Jupyter Notebook의 매직 명령어 %%writefile을 사용하면 현재 디렉토리에 바로 파일을 생성할 수 있어 편리하다고 함!

In [1]:
from pybullet_examples.createObstacleCourse import width
%%writefile models/pendulum.urdf
<?xml version="1.0"?>
<robot name="pendulum">

  <link name="base">
    <inertial>
      <mass value="0.1"/>
      <inertia ixx="0.0001" ixy="0.0" ixz="0.0" iyy="0.0001" iyz="0.0" izz="0.0001"/>
    </inertial>
    <visual>
      <geometry>
        <cylinder length="0.1" radius="0.01"/>
      </geometry>
      <material name="blue">
        <color rgba="0 0 1 1"/>
      </material>
    </visual>
    <collision>
      <geometry>
        <cylinder length="0.1" radius="0.01"/>
      </geometry>
    </collision>
  </link>

  <link name="pole">
    <inertial>
      <mass value="1.0"/>
      <inertia ixx="0.083" ixy="0.0" ixz="0.0" iyy="0.083" iyz="0.0" izz="0.005"/>
    </inertial>
    <visual>
      <geometry>
        <cylinder length="1" radius="0.05"/>
      </geometry>
      <material name="red">
          <color rgba="1 0 0 1"/>
      </material>
    </visual>
    <collision>
      <geometry>
        <cylinder length="1" radius="0.05"/>
      </geometry>
    </collision>
  </link>

  <joint name="hinge" type="revolute">
    <parent link="base"/>
    <child link="pole"/>
    <axis xyz="0 1 0"/>
    <limit effort="3" lower="-3.1415" upper="3.1415" velocity="15"/>
    <origin rpy="0 0 0" xyz="0 0 0.5"/>
  </joint>

</robot>

Overwriting models/pendulum.urdf


### 2단계: 라이브러리 임포트 (Code)

환경 구성과 테스트에 필요한 라이브러리들을 불러오기

In [1]:
import gymnasium as gym
from gymnasium import spaces
import pybullet as p
import pybullet_data
import numpy as np
import time
import cv2
print("라이브러리 임포트 완료!")

라이브러리 임포트 완료!


pybullet build time: May 17 2025 21:05:07


### 3단계: PyBullet 진자 환경 클래스 정의

핵심이 되는 gym.Env 상속 클래스 정의

In [40]:
class PyBulletPendulumEnv(gym.Env):
    metadata = {"render_modes": ["human"]}

    def __init__(self, render_mode='human', video_path=None):
        super(PyBulletPendulumEnv, self).__init__()

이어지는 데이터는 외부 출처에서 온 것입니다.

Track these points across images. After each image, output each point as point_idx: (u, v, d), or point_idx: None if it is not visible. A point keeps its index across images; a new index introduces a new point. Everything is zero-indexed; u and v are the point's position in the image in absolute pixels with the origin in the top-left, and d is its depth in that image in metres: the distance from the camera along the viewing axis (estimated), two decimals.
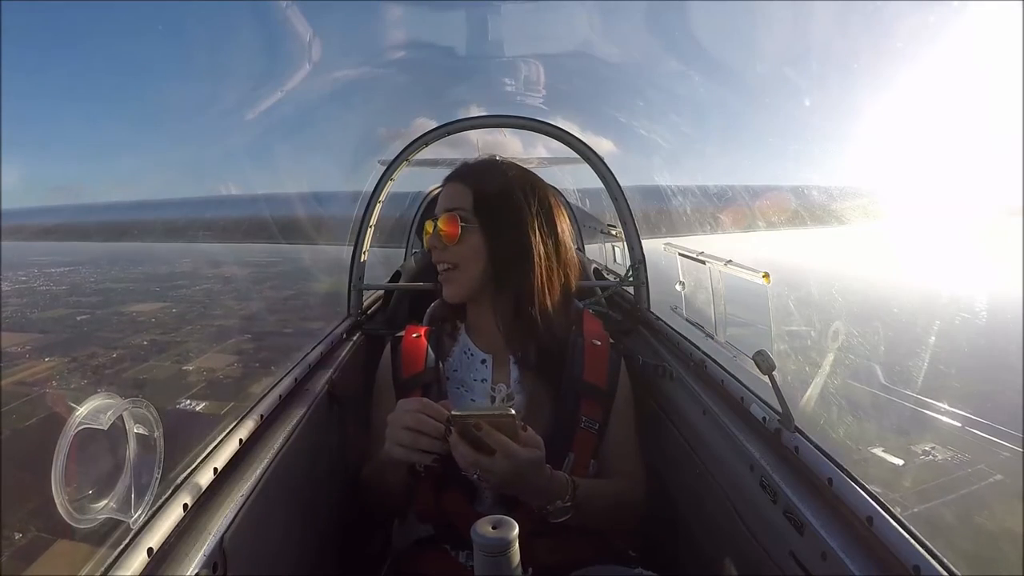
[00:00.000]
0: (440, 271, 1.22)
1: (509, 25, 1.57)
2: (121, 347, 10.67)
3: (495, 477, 0.90)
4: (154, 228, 3.36)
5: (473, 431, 0.88)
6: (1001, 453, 3.29)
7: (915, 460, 2.10)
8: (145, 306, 12.09)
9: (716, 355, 1.35)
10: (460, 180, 1.22)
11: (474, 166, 1.27)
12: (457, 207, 1.19)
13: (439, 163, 3.22)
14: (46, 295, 9.53)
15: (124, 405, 0.70)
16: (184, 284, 11.98)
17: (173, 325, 11.23)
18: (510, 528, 0.75)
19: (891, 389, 1.10)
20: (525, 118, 1.87)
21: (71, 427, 0.63)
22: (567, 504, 1.00)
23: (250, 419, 1.05)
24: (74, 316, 9.94)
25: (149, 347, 11.14)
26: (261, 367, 12.74)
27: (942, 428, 1.79)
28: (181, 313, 11.78)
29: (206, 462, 0.89)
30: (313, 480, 1.17)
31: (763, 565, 0.93)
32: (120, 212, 3.09)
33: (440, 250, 1.20)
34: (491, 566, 0.74)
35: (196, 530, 0.79)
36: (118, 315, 11.21)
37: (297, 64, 1.51)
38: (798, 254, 1.40)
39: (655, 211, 2.10)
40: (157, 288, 12.01)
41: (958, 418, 2.09)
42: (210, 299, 11.90)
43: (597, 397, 1.18)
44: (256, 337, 7.82)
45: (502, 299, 1.20)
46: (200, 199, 2.62)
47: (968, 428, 2.17)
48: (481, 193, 1.19)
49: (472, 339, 1.26)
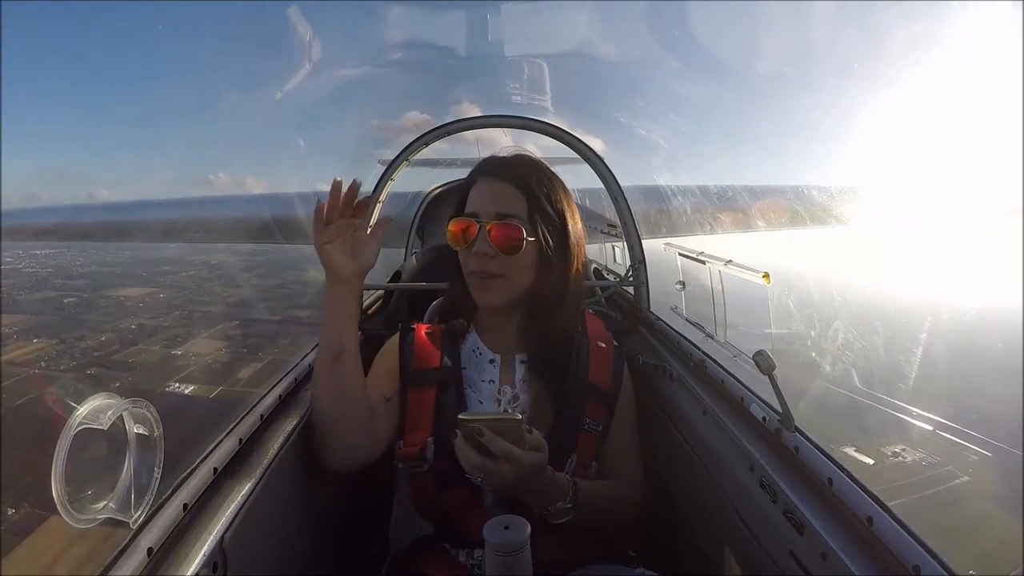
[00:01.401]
0: (478, 277, 1.12)
1: (509, 25, 1.57)
2: (109, 330, 10.85)
3: (497, 481, 0.90)
4: (153, 228, 3.38)
5: (476, 436, 0.89)
6: (970, 456, 3.35)
7: (885, 461, 2.13)
8: (133, 290, 12.28)
9: (716, 355, 1.35)
10: (507, 179, 1.12)
11: (516, 164, 1.16)
12: (512, 213, 1.09)
13: (439, 163, 3.23)
14: (32, 277, 9.67)
15: (124, 405, 0.70)
16: (171, 270, 12.20)
17: (161, 310, 11.45)
18: (523, 528, 0.75)
19: (866, 392, 1.10)
20: (525, 118, 1.87)
21: (71, 427, 0.63)
22: (568, 506, 1.00)
23: (250, 419, 1.05)
24: (61, 299, 10.09)
25: (138, 331, 11.32)
26: (249, 353, 12.96)
27: (914, 431, 1.83)
28: (169, 298, 11.99)
29: (206, 462, 0.89)
30: (313, 480, 1.17)
31: (763, 565, 0.93)
32: (120, 212, 3.11)
33: (488, 257, 1.10)
34: (504, 566, 0.74)
35: (196, 530, 0.79)
36: (105, 299, 11.37)
37: (297, 64, 1.51)
38: (784, 256, 1.40)
39: (655, 211, 2.10)
40: (143, 273, 12.21)
41: (930, 422, 2.13)
42: (197, 285, 12.08)
43: (601, 399, 1.18)
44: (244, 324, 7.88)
45: (531, 301, 1.17)
46: (199, 199, 2.64)
47: (939, 432, 2.22)
48: (536, 202, 1.10)
49: (481, 338, 1.23)
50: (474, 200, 1.14)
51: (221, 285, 14.38)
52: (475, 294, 1.15)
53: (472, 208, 1.13)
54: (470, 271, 1.14)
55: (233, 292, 14.69)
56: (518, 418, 0.91)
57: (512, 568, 0.73)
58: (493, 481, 0.91)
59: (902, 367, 3.18)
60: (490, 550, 0.74)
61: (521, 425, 0.91)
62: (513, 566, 0.73)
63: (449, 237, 1.15)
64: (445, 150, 2.26)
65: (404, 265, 2.15)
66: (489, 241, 1.09)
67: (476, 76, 1.93)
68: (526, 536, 0.74)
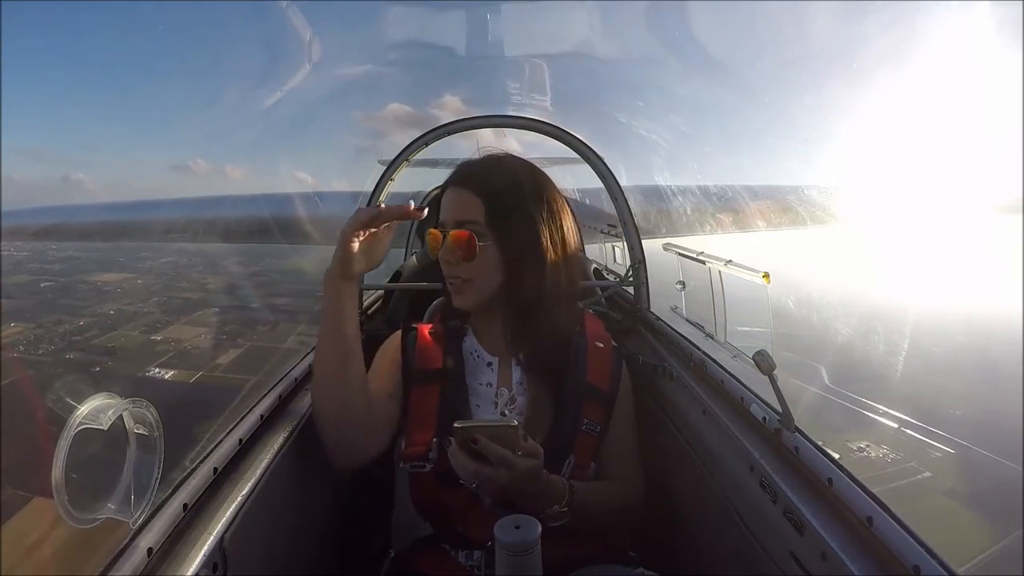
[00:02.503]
0: (450, 283, 1.16)
1: (509, 25, 1.58)
2: (88, 315, 10.86)
3: (493, 486, 0.92)
4: (152, 228, 3.39)
5: (471, 444, 0.90)
6: (932, 453, 3.45)
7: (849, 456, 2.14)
8: (110, 276, 12.26)
9: (716, 355, 1.35)
10: (468, 186, 1.13)
11: (480, 168, 1.18)
12: (469, 220, 1.11)
13: (439, 163, 3.22)
14: (8, 260, 9.67)
15: (124, 405, 0.70)
16: (148, 256, 12.23)
17: (140, 296, 11.46)
18: (534, 527, 0.74)
19: (834, 390, 1.11)
20: (525, 118, 1.87)
21: (71, 427, 0.63)
22: (563, 509, 1.01)
23: (250, 419, 1.05)
24: (38, 283, 10.10)
25: (117, 316, 11.29)
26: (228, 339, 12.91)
27: (879, 428, 1.87)
28: (147, 284, 12.00)
29: (206, 462, 0.89)
30: (313, 480, 1.17)
31: (763, 565, 0.93)
32: (119, 212, 3.12)
33: (452, 264, 1.13)
34: (515, 566, 0.73)
35: (196, 530, 0.79)
36: (83, 283, 11.38)
37: (297, 64, 1.51)
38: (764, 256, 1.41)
39: (655, 211, 2.10)
40: (121, 259, 12.23)
41: (895, 420, 2.17)
42: (175, 272, 12.13)
43: (599, 400, 1.18)
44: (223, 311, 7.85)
45: (511, 303, 1.17)
46: (198, 199, 2.65)
47: (903, 429, 2.26)
48: (493, 202, 1.11)
49: (479, 340, 1.23)
50: (443, 209, 1.17)
51: (199, 272, 14.37)
52: (452, 298, 1.19)
53: (441, 217, 1.17)
54: (445, 276, 1.18)
55: (212, 279, 14.70)
56: (514, 424, 0.92)
57: (523, 568, 0.73)
58: (488, 486, 0.92)
59: (873, 365, 3.29)
60: (501, 549, 0.73)
61: (517, 431, 0.91)
62: (524, 566, 0.73)
63: (428, 247, 1.20)
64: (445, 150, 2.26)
65: (404, 265, 2.15)
66: (449, 248, 1.12)
67: (476, 76, 1.93)
68: (537, 535, 0.74)
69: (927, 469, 2.81)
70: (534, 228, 1.12)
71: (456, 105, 1.96)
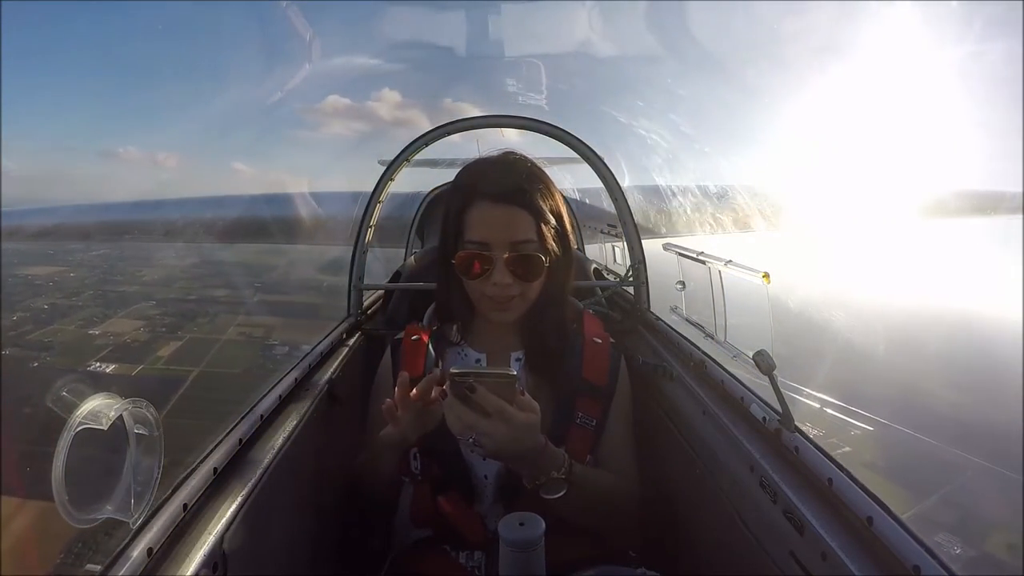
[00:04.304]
0: (497, 302, 1.12)
1: (509, 25, 1.58)
2: (21, 309, 10.71)
3: (490, 441, 0.87)
4: (152, 228, 3.39)
5: (468, 392, 0.85)
6: (851, 431, 3.76)
7: None
8: (40, 269, 12.06)
9: (716, 355, 1.35)
10: (518, 204, 1.09)
11: (518, 179, 1.12)
12: (525, 239, 1.09)
13: (439, 163, 3.22)
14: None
15: (124, 405, 0.70)
16: (79, 248, 12.11)
17: (73, 289, 11.34)
18: (538, 524, 0.74)
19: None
20: (525, 118, 1.86)
21: (71, 427, 0.63)
22: (562, 476, 0.97)
23: (250, 419, 1.05)
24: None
25: (51, 311, 11.12)
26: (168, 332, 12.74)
27: (801, 408, 1.93)
28: (80, 277, 11.90)
29: (205, 462, 0.89)
30: (313, 480, 1.17)
31: (763, 565, 0.93)
32: (118, 212, 3.12)
33: (505, 285, 1.09)
34: (520, 563, 0.73)
35: (196, 530, 0.79)
36: (12, 276, 11.24)
37: (297, 64, 1.51)
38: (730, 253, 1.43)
39: (655, 211, 2.10)
40: (50, 251, 12.07)
41: (817, 400, 2.28)
42: (108, 265, 12.03)
43: (595, 395, 1.18)
44: (160, 304, 7.74)
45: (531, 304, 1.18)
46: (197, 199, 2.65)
47: (825, 409, 2.38)
48: (542, 217, 1.11)
49: (467, 339, 1.25)
50: (479, 227, 1.10)
51: (134, 265, 14.14)
52: (491, 315, 1.16)
53: (480, 236, 1.10)
54: (487, 297, 1.12)
55: (147, 272, 14.50)
56: (513, 374, 0.87)
57: (527, 565, 0.73)
58: (486, 442, 0.87)
59: (805, 355, 3.55)
60: (505, 547, 0.73)
61: (515, 383, 0.86)
62: (528, 563, 0.73)
63: (459, 269, 1.13)
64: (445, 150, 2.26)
65: (404, 265, 2.15)
66: (508, 272, 1.08)
67: (477, 76, 1.93)
68: (541, 532, 0.73)
69: (847, 444, 3.09)
70: (564, 230, 1.16)
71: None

        self.render_mode = render_mode
        self.video_path = video_path
        self.frames=[]
        
        if self.render_mode == 'human':
            # 이전에 연결된 세션이 있다면 종료 후 새로 연결
            try:
                p.disconnect()
            except p.error:
                pass
            self.client = p.connect(p.GUI)
        else:
            self.client = p.connect(p.DIRECT)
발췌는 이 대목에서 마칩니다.